In 2007, county attorneys advised that Miami-Dade couldn’t consider contractors’ Cuba ties in awarding the Port of Miami tunnel project. Activists opposed giving work to Bouygues Travaux Publics because an affiliate of the French firm built 11 resorts in ventures with the Cuban military.
And in 2000, a federal judge struck down the county’s “Cuba affidavits,” which tried to deny funding to nonprofits with ties to the island.
Bruce Rogow, who challenged that policy, predicted the new law — if it passes muster with the governor — won’t stand.
“It’s unenforceable,” said Rogow, a constitutional law professor at Nova Southeastern University. “If there is no federal law making it illegal to do business with Cuba or Syria, state law can’t make it so.”
Not so, countered Mauricio Claver-Carone, director of pro-embargo U.S.-Cuba Democracy Political Action Committee.

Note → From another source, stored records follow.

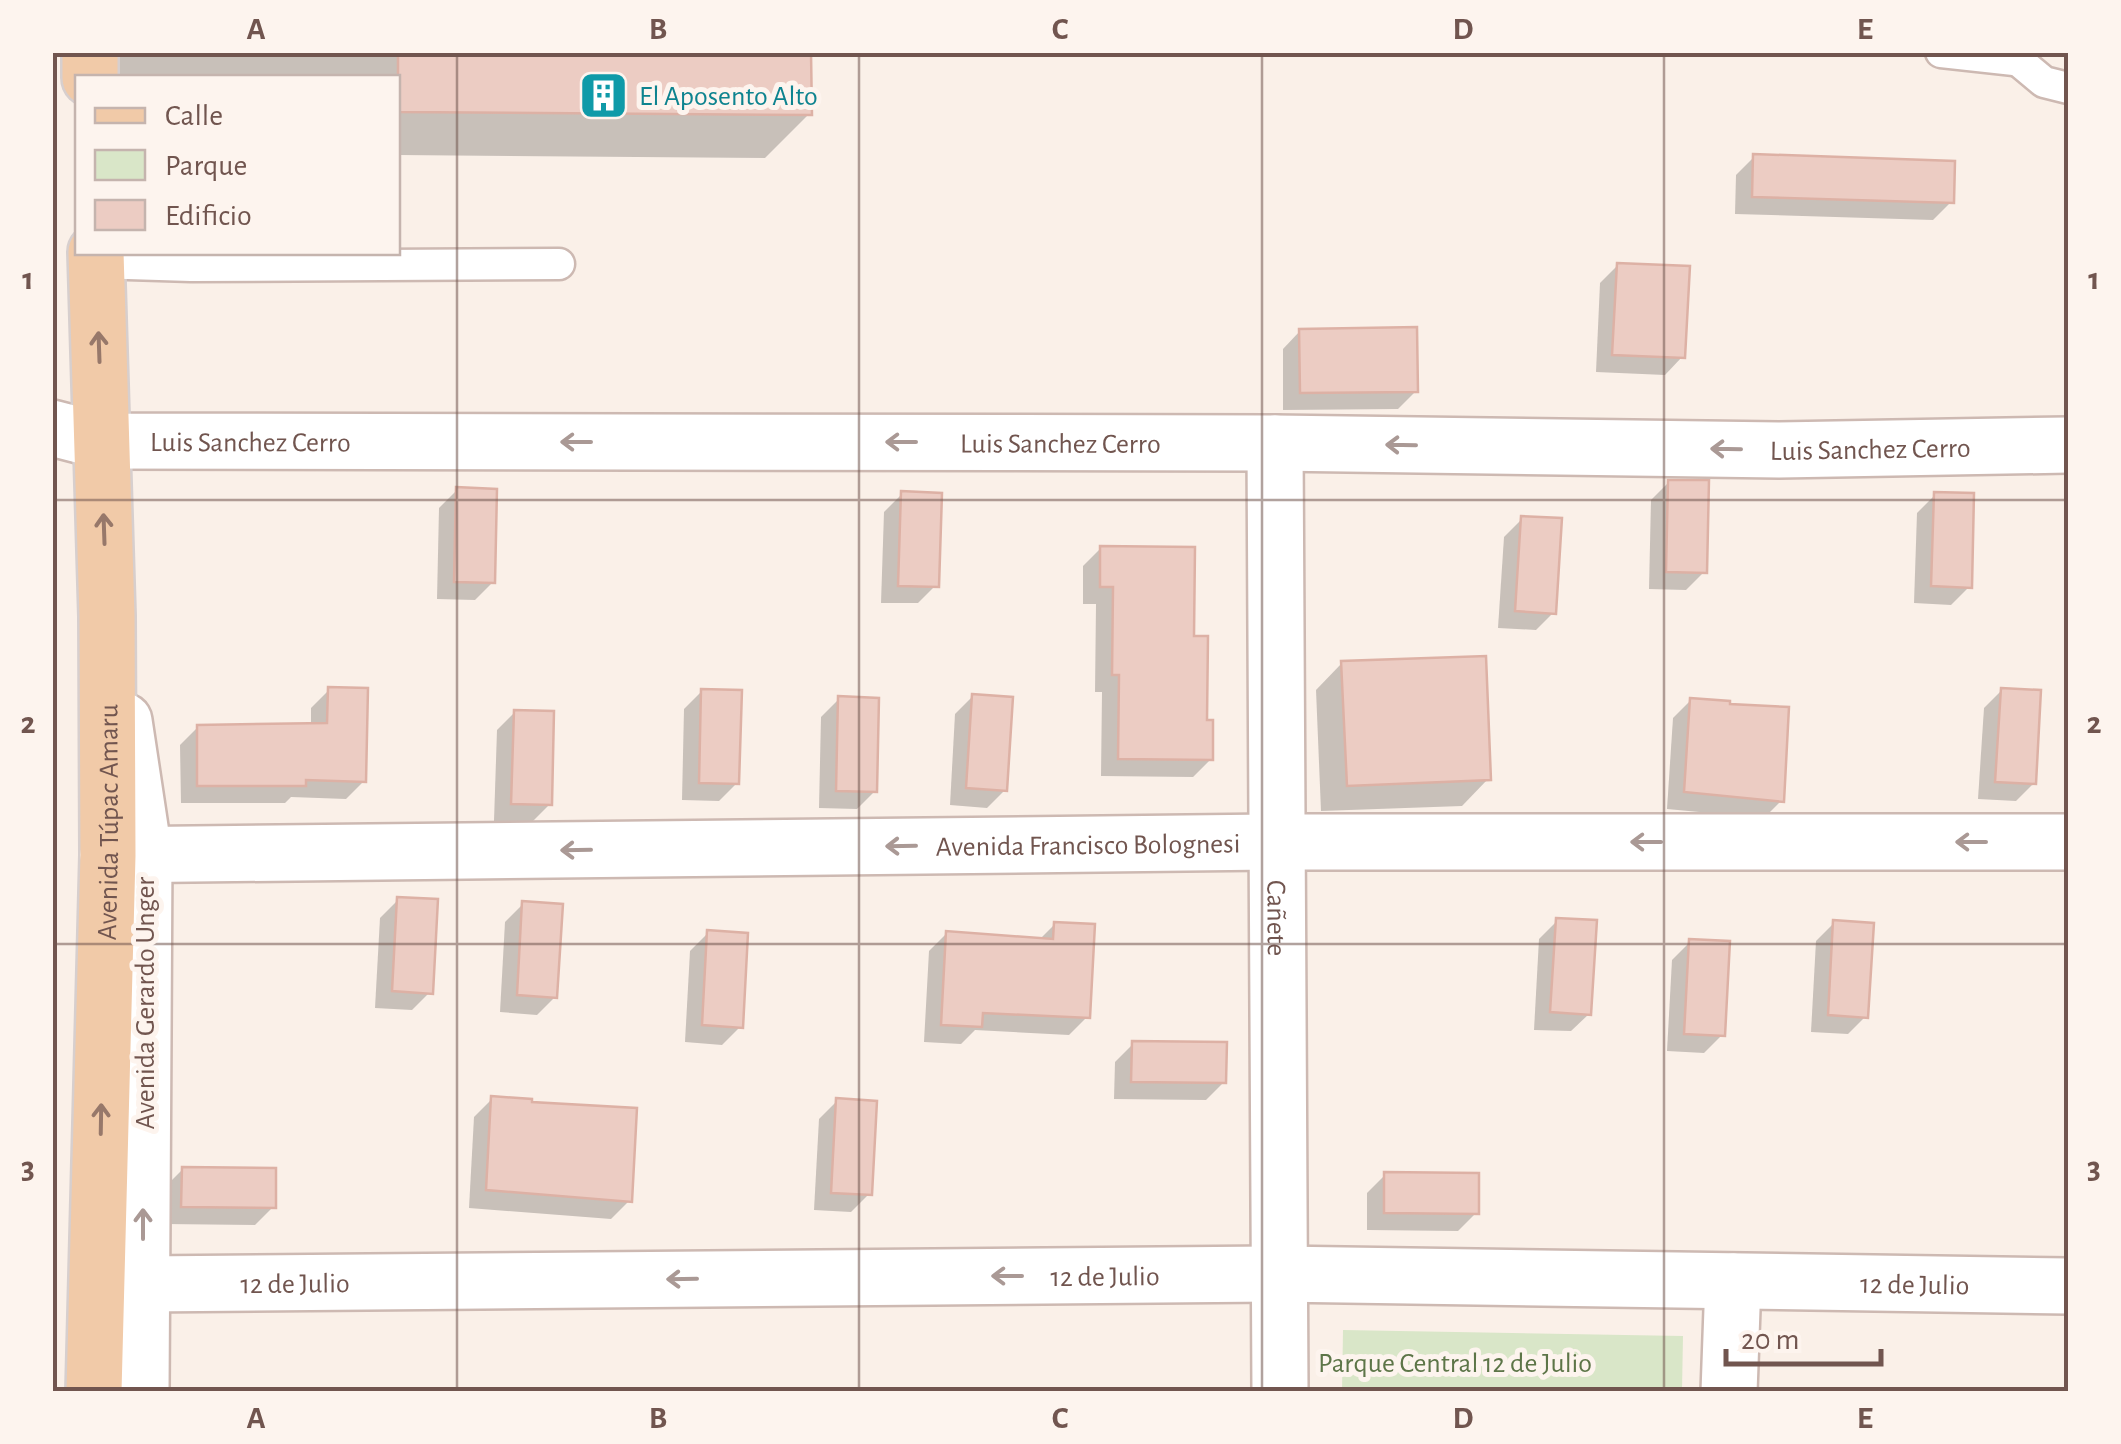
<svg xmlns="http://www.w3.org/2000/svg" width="2121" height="1444" font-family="'Alegreya Sans',sans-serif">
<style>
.green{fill:#d9e6c8}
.shadow{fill:#0003}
.building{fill:#ecccc3;stroke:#ddb1a5;stroke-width:2.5}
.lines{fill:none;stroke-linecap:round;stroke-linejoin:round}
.service-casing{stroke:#cdb9b2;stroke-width:35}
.minor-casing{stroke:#cdb9b2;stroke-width:60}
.tertiary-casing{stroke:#cdb9b2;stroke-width:60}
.primary-casing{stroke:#d7cfce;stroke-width:60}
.service{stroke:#fff;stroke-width:30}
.minor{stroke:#fff;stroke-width:55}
.tertiary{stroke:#fff;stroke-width:55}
.primary{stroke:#f1caa8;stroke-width:55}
.oneway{stroke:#97786a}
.oneway2{stroke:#aa9995}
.grid{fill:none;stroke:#71554f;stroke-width:2.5;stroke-opacity:0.55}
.labels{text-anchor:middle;stroke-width:10;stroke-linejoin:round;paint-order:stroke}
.culture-label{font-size:28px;fill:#0d838f;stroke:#fdf4ee;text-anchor:start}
.street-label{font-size:28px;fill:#71554f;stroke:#fdf4ee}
.park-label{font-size:28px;fill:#5d7548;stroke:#fdf4ee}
.neatline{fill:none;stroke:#71554f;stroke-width:4}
.grid-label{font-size:32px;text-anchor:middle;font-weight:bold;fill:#71554f}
</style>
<rect width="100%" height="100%" fill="#faf0e8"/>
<polygon class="green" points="1343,1330 1683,1336 1682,1391 1342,1391"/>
<g class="shadow">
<polygon points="118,52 808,52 809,114 765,158 398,155 398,78 118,78"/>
<polygon points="1754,157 1951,202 1933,220 1735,214 1736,175"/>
<polygon points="1618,265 1682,357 1665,375 1596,372 1600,283"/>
<polygon points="1300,331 1416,391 1398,409 1283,410 1283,349"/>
<polygon points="1669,482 1704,572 1686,590 1649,589 1651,500"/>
<polygon points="457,490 493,582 475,600 437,599 439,508"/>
<polygon points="902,494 936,585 918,603 881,603 884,512"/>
<polygon points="1935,495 1969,587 1951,605 1914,603 1917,513"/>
<polygon points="1522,519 1554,612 1536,630 1498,628 1504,537"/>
<polygon points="1101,548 1192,638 1211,759 1193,777 1101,776 1102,692 1095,692 1096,604 1083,604 1083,566"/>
<polygon points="1342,663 1488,779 1462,806 1321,811 1316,690"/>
<polygon points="329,690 364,781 346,799 291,797 285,803 181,803 180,745 198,727 311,726 311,708"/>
<polygon points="2002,690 2034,783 2016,801 1978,799 1984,708"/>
<polygon points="702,691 737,783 719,801 682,800 684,709"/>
<polygon points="973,696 1005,790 987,808 950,805 955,714"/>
<polygon points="839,699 875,791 857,809 819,808 821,717"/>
<polygon points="1691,700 1728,707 1782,800 1764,818 1667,809 1673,718"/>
<polygon points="515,712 550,804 532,822 494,821 497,730"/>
<polygon points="398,900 430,992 412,1010 375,1008 380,918"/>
<polygon points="523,904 555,997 537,1015 500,1012 505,922"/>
<polygon points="1557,921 1589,1014 1571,1031 1534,1030 1539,939"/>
<polygon points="1834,923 1866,1016 1848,1034 1811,1032 1816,941"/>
<polygon points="1055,924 1087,1017 1069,1035 975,1030 961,1044 924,1042 929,951 947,933 1039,940"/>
<polygon points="708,933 740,1027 722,1045 685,1042 690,951"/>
<polygon points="1690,942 1722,1035 1704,1053 1667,1051 1672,960"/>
<polygon points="1133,1044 1224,1082 1206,1100 1114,1099 1115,1062"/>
<polygon points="492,1099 629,1201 611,1219 469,1208 474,1117"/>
<polygon points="837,1101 869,1194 851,1212 814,1210 819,1119"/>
<polygon points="183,1169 273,1207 255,1225 164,1224 165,1187"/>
<polygon points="1385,1175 1476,1213 1458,1231 1367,1230 1367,1193"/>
</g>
<g class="building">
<polygon points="398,52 811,52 812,115 398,112"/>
<polygon points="1753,154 1955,161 1954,203 1752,197"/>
<polygon points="1617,263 1690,266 1685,358 1612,355"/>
<polygon points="1417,327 1418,392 1300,393 1299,329"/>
<polygon points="1668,480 1709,480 1707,573 1666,572"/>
<polygon points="456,487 497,489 495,583 454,582"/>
<polygon points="901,491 942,493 939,587 898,586"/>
<polygon points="1934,492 1974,493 1972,588 1931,586"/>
<polygon points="1521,516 1562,518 1556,614 1515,611"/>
<polygon points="1100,546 1195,547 1194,636 1208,636 1207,720 1213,720 1213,760 1118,759 1119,675 1112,675 1113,587 1100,587"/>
<polygon points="1486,656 1491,780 1347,786 1341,661"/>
<polygon points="328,687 368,688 366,782 306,780 306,786 197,786 197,725 327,723"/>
<polygon points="2001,688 2041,690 2036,784 1995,782"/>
<polygon points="701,689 742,690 739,784 699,783"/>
<polygon points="972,694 1013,697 1007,791 966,788"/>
<polygon points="838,696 879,698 877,792 836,791"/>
<polygon points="1690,698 1730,701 1730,704 1789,707 1784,802 1684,792"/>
<polygon points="514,710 554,711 552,805 511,804"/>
<polygon points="397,897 438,899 433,994 392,991"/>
<polygon points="522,901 563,904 557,998 517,995"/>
<polygon points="1556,918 1597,920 1591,1015 1550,1012"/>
<polygon points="1833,920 1874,923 1868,1018 1828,1015"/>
<polygon points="1054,922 1095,924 1090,1018 983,1013 982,1027 941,1025 946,931 1053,939"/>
<polygon points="707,930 748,933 743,1028 702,1025"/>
<polygon points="1689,939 1730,941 1725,1036 1684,1034"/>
<polygon points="1132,1041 1227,1042 1226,1083 1131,1082"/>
<polygon points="491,1096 532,1099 532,1102 637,1108 632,1202 486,1190"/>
<polygon points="836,1098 877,1101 872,1195 831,1193"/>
<polygon points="182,1167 276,1168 276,1208 181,1207"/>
<polygon points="1384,1172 1479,1173 1479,1214 1384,1213"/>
</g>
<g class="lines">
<defs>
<g id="service">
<polyline points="1941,52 2014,60"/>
<polyline points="2008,52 2044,82 2068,88"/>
<polyline points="96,263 191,266 559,264"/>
</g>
<g id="minor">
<path id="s1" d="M52 428 102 441 1275 443 1779 450 2068 445"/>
<path id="s2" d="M1275 443 1280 1392"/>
<path id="s3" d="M143 1284 1279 1274 2068 1286"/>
<polyline points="1729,1392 1733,1281"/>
</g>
<g id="tertiary">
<polyline points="124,721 144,854 141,1392"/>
<path id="s4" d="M108 855 1277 842H2068"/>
</g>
<g id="primary">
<polyline points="90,52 90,78"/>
<path id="s5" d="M94 1392 108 855 107 616 96 252"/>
</g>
</defs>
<use href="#service" class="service-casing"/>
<use href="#minor" class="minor-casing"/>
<use href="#tertiary" class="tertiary-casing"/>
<use href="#primary" class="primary-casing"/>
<use href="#service" class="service"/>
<use href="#minor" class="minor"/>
<use href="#tertiary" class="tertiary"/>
<use href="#primary" class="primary"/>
</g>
<defs><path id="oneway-shaft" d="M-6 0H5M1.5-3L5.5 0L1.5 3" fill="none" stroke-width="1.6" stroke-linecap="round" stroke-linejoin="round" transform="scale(2.5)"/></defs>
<g class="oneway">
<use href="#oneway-shaft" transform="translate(99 347) rotate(-92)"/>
<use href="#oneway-shaft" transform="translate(104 529) rotate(-92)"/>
<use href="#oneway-shaft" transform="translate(101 1119) rotate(-89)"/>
</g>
<g class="oneway2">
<use href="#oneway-shaft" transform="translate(576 442) rotate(-180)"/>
<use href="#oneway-shaft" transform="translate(901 442) rotate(-180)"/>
<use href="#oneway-shaft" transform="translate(1401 445) rotate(-179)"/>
<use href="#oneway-shaft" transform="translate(1726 449) rotate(-179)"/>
<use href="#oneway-shaft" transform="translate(1646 842) rotate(180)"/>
<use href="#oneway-shaft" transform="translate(1971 842) rotate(180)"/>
<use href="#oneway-shaft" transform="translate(901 846) rotate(179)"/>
<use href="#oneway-shaft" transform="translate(576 850) rotate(179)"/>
<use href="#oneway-shaft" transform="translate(143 1224) rotate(-90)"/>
<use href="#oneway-shaft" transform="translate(1007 1276) rotate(180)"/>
<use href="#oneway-shaft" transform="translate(682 1279) rotate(179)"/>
</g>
<path class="grid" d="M457 52V1392M859 52V1392M1262 52V1392M1664 52V1392M52 500H2068M52 944H2068"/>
<defs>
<symbol id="building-square" viewBox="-11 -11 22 22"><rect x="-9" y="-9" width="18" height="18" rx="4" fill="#0f9aa8" stroke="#fdf4ee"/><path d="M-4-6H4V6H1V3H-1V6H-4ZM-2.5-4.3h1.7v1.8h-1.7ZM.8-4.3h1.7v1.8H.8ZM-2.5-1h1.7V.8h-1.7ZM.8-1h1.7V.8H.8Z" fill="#fff"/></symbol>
</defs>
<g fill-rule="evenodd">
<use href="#building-square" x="576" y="68" width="55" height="55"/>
</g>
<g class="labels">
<g class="culture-label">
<text x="639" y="105">El Aposento Alto</text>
</g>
<g class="street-label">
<text dy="10" stroke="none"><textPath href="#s1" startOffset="200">Luis Sanchez Cerro</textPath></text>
<text dy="10" stroke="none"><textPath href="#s1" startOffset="1010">Luis Sanchez Cerro</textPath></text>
<text dy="10" stroke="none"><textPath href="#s1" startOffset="1820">Luis Sanchez Cerro</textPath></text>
<text dy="10" stroke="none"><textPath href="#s5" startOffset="570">Avenida Túpac Amaru</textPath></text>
<text dy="10" stroke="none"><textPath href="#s4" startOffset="980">Avenida Francisco Bolognesi</textPath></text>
<text dy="10" stroke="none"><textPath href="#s2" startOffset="475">Cañete</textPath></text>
<text transform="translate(144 1003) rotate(-90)" y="10">Avenida Gerardo Unger</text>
<text dy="10" stroke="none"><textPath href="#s3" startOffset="962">12 de Julio</textPath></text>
<text dy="10" stroke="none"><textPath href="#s3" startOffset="152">12 de Julio</textPath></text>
<text dy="10" stroke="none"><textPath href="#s3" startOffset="1772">12 de Julio</textPath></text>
</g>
<g class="park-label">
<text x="1455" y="1372">Parque Central 12 de Julio</text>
</g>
</g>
<rect width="2121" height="1444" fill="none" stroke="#fdf4ee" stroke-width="110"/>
<rect x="75" y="75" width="325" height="180" fill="#fdf4ee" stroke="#c5b4ae" stroke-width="2.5"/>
<rect x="95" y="108" width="50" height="15" fill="#f1caa8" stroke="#c5b4ae" stroke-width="2.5"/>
<text x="165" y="125" font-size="30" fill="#71554f">Calle</text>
<rect x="95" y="150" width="50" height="30" fill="#d9e6c8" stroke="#c5b4ae" stroke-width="2.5"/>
<text x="165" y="175" font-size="30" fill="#71554f">Parque</text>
<rect x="95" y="200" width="50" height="30" fill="#ecccc3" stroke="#c5b4ae" stroke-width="2.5"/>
<text x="165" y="225" font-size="30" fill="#71554f">Edificio</text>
<path d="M1726 1349v15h155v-15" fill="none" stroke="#71554f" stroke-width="5"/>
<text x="1741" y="1349" font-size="30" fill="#71554f" stroke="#fdf4ee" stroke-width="8" paint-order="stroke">20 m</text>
<rect x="55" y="55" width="2011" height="1334" class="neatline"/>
<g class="grid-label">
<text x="256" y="39">A</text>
<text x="658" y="39">B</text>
<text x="1060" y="39">C</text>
<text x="1463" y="39">D</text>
<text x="1865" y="39">E</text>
<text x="28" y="289">1</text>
<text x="2094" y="289">1</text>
<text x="28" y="733">2</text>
<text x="2094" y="733">2</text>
<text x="28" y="1178">3</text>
<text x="2094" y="1178">3</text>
<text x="256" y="1428">A</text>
<text x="658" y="1428">B</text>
<text x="1060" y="1428">C</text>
<text x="1463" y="1428">D</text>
<text x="1865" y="1428">E</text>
</g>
</svg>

“This doesn’t say Odebrecht USA has to leave,” said Claver-Carone, who has criticized the firm on his blog, Capitol Hill Cubans. “They can stay and do private business in Florida. It basically does not allow for public taxpayer money to be used — that is money from many of the victims of the Cuban government.”
Though the new legislation doesn’t name Odebrecht, Claver-Carone called the firm “the most egregious” example of a foreign company doing business in Florida and Cuba through subsidiaries.
Largely by landing lucrative deals with local governments, Odebrecht USA has flourished in Miami for two decades, operating like a homegrown Florida company. Gilberto Neves, the local subsidiary’s president and CEO, is a U.S. citizen and immediate past chairman of the board of the YMCA of Greater Miami.
But another arm of Odebrecht is a prominent player in Cuba. On a visit to the island in late January, Brazil’s leftist president, Dilma Rousseff, touted Odebrecht’s plan to help revitalize sugar production there.
Odebrecht’s success in Miami includes taking part in some of the region’s biggest projects. It is close to finishing the gleaming new $3 billion North Terminal at Miami International Airport and is working on the Metromover link to MIA. Odebrecht was involved in the construction of the Adrienne Arsht Center for the Performing Arts, the American Airlines Arena and the stadium at Florida International University.
Neves said his company learned of the legislation only Friday, when it passed.
“We are a very good corporate citizen, because we care,” he said of Odebrecht USA. “My kids were raised here. This is home for us, and we’d like to continue that legacy.”
The company already faces opposition from some Miami-Dade commissioners who have signaled they are unlikely to give the Brazilian giant more county work.
Odebrecht has been negotiating more than a year with county aviation officials on a deal to build the proposed Airport City, a massive, $700-million complex including two hotels plus office and retail space on airport grounds. The company envisions a public-private investment in which it would build and operate the facility and pay the airport a share.
According to an economic impact study, Neves said, the project would generate about 5,800 jobs during construction and about 10,000 jobs afterward. “It’s a major, major economic boost for Miami-Dade County,” he said.
The plan, now under Federal Aviation Administration review, would ultimately have to win commission approval.